Data records:
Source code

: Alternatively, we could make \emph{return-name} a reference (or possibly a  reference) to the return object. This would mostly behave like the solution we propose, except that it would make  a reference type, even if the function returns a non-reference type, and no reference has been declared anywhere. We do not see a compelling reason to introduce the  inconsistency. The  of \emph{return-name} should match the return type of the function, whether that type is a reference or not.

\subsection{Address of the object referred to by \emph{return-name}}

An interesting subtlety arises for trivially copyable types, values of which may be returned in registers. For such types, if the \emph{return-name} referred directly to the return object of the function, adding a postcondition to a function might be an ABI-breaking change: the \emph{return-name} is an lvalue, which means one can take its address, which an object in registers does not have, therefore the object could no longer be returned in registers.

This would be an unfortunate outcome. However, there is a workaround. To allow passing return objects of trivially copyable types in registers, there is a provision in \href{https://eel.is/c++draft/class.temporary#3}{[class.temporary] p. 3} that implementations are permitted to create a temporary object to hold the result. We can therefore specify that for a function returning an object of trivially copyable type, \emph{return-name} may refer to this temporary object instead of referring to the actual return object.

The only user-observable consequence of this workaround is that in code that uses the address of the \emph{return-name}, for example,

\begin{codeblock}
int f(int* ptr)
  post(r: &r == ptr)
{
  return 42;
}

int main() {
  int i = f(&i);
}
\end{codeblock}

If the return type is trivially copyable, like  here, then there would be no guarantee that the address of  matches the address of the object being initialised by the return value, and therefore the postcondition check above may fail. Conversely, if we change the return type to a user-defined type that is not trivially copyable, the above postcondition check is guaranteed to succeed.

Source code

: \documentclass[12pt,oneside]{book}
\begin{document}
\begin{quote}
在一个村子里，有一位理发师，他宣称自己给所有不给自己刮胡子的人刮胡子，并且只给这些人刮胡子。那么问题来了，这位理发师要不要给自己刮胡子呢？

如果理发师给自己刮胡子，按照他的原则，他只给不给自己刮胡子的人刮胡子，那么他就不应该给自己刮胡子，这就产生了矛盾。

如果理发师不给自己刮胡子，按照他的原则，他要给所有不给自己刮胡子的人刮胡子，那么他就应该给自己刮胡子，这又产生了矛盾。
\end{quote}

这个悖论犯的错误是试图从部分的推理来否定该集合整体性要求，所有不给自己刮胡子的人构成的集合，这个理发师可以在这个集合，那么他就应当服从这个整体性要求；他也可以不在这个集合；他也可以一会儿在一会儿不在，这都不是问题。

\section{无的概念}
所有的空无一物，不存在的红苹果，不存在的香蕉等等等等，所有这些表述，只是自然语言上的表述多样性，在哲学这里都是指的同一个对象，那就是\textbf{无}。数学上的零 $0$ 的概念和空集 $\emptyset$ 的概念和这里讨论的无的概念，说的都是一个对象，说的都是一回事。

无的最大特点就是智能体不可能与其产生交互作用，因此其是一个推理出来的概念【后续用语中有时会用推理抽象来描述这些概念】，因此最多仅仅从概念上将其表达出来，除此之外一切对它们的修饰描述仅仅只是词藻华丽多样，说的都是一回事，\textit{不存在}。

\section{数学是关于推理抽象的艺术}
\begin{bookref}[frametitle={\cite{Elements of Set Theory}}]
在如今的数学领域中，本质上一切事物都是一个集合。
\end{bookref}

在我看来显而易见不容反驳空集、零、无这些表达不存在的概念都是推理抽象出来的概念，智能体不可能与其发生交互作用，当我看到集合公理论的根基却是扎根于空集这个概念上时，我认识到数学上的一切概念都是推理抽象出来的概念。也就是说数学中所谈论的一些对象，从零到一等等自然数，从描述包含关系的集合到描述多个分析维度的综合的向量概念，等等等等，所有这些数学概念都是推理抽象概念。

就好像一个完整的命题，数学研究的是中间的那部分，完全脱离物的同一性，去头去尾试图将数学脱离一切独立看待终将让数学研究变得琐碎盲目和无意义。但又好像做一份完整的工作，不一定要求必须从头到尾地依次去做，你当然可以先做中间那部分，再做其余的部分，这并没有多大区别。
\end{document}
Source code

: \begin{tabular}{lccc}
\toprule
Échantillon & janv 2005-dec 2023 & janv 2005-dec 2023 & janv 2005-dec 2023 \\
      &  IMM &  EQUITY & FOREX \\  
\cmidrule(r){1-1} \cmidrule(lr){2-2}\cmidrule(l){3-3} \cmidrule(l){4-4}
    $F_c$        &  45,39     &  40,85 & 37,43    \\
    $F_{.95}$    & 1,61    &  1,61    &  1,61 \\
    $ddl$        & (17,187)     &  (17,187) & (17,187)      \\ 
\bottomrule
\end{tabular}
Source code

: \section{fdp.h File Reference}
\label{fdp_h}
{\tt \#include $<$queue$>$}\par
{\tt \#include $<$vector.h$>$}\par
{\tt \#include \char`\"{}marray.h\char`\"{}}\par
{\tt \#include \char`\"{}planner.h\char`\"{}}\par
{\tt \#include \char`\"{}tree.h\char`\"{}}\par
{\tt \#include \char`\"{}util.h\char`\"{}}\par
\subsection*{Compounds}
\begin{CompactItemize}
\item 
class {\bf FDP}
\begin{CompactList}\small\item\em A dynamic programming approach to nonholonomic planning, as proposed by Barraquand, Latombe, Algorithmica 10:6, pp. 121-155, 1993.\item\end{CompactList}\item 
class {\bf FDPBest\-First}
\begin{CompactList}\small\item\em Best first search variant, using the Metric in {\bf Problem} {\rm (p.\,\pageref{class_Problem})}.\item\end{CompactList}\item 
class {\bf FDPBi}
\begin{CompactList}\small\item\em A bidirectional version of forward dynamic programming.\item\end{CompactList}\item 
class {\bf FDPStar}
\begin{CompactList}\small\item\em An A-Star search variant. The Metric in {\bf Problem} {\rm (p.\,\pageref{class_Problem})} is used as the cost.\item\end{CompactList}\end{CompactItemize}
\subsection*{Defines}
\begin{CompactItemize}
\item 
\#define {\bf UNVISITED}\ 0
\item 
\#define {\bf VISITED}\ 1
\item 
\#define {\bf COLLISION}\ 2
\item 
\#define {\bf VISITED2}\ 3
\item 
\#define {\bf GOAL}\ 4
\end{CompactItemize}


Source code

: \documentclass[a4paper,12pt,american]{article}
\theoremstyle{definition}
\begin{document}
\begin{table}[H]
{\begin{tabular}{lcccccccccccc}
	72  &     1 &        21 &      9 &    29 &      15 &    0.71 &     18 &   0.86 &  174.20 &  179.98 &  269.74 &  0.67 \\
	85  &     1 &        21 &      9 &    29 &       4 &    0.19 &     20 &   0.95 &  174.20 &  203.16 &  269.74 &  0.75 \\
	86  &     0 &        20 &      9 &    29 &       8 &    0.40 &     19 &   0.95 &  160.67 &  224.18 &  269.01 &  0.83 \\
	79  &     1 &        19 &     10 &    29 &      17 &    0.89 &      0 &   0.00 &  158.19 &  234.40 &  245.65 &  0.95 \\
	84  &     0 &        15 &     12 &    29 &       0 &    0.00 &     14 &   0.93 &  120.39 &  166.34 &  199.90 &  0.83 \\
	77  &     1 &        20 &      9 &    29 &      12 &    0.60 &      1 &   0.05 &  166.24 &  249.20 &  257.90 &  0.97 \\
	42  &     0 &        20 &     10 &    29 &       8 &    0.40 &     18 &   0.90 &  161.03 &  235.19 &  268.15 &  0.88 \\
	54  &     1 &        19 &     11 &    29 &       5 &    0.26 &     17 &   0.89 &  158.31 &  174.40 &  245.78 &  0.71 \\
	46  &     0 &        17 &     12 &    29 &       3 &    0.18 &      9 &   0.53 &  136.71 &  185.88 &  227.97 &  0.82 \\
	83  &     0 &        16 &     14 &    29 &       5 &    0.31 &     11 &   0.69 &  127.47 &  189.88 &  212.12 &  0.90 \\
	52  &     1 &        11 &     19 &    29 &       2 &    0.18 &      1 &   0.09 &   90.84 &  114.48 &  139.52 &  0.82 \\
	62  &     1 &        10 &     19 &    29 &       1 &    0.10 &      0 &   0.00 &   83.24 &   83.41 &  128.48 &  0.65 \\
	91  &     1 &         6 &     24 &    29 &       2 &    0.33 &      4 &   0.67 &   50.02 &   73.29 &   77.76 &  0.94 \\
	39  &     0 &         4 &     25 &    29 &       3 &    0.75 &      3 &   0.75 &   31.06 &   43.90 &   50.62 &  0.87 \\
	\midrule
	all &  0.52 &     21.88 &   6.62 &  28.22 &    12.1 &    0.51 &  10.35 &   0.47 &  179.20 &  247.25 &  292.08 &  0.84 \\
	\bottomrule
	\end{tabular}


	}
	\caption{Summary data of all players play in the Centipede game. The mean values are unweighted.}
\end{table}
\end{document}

- _WRITTEN TASK_:
Lines after the one containing "the object referred" are not wanted; repeat exactly each line above from the first up to and including it.

- _EXPECTED ANSWER_:
Source code

: Alternatively, we could make \emph{return-name} a reference (or possibly a  reference) to the return object. This would mostly behave like the solution we propose, except that it would make  a reference type, even if the function returns a non-reference type, and no reference has been declared anywhere. We do not see a compelling reason to introduce the  inconsistency. The  of \emph{return-name} should match the return type of the function, whether that type is a reference or not.

\subsection{Address of the object referred to by \emph{return-name}}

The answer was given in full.